Other Nuclear Energy ETFs
The $3.5 billion Global X Uranium ETF (URA) is the largest of its kind and has often been looked to as a bellwether for the uranium mining sector. URA tracks companies involved in uranium mining and the production of nuclear components. URA is up 13% with inflows north of $780 million. Top holdings include major uranium producer Cameco and NexGen Energy.

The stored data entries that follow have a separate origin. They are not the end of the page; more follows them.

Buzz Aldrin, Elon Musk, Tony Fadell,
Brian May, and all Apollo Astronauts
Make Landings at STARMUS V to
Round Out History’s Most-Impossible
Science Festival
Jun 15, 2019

Another multi-cap ETF offering value plays on uranium mining, storage and technology is the VanEck Uranium and Nuclear ETF (NLR). Unlike most of its peers, the fund includes utilities and is typically less volatile than pureplay miners. NLR is up 17%, with just a smattering of inflows so far this year. It’s heavily focused on large caps, like Constellation Energy Group, PG&E and Public Service Enterprise Group.
The Sprott Uranium Miners ETF (URNM) takes a more focused approach on investing in both uranium producers and explorers. Its junior counterpart, the Sprott Junior Uranium Miners ETF (URNJ) offers exposure to 34 smaller mining and exploration companies, like Paladin Energy and Uranium Energy. Both have seen net inflows over the past month.
The Defiance Daily Target 2x Long Uranium ETF (URAX) offers a more extreme leveraged approach. The fund, which launched in late May, allows investors to make amplified bets to double down on uranium, albeit with higher volatility.
Bottom line: AI continues to drive global energy demand. This is spurring nuclear power to reemerge as a critical source of clean, reliable energy. We’ll continue to track the impact of AI and the shifting geopolitical landscape on the alternative energy and beyond.